"With Hidden Noise"
(Anechoic, 2000)
Perversely, this almost molecular level of control allows Cascone to build more chaos into his tools, and generate systems that operate under their own rules. His background as a film sound designer (most notably for David Lynch) might lead you to think of his music as being cinematic, but it really isn't (unless it's film of cells replicating or some amino acids getting it on).
On the face of it, his hookup with AMM guitarist Keith Rowe may seem unlikely, but Rowe's recent work with laptop ensemble MIMEO and Cascone's collaborations with guitarist Kevin Drumm point to the common ground this rather lovely square 3" CD maps out; though not a collaboration in the usual sense (Rowe gave Cascone a live recording to work on) there is a sense that the two mens worlds are meeting in the middle.
On the single track, Cascone spins out a dronework of resonant buzzes, pulses and indistinct voices from his source material. Of course, Rowe is hardly the most conventional of guitarists; played flat on a table, the strings are alternately caressed, rubbed and thwacked by fans, brushes, bowes and knives in an aesthetic that would give Hendrix nightmares.

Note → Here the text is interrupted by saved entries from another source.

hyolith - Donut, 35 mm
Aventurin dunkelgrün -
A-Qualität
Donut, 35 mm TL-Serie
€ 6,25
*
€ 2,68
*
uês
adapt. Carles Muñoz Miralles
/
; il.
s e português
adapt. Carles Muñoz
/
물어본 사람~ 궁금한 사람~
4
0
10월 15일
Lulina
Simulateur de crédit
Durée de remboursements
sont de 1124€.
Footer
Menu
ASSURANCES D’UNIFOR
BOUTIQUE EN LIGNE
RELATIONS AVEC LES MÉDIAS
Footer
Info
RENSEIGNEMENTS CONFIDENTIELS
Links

Fed through Cascone's DSP wizardry, Rowe's guitar transmutes into gentle, hollow drones, fractured by tiny sounds like the cracking of ice; Cascone treats Rowe's occasional eruptions with windtunnel ambience, trailing off in fizzy distortions or chiming sinetones.
Its dark, atmospheric stuff, like a field recording of sunspot activity or insects building nests inside an electricity substation, strangely meditative yet slightly unsettling. Give yourself up to it and its a deep, deep listen; when it's over the rain on the window or the hum of your fridge sound different, stranger, louder. Recommended. Peter Marsh.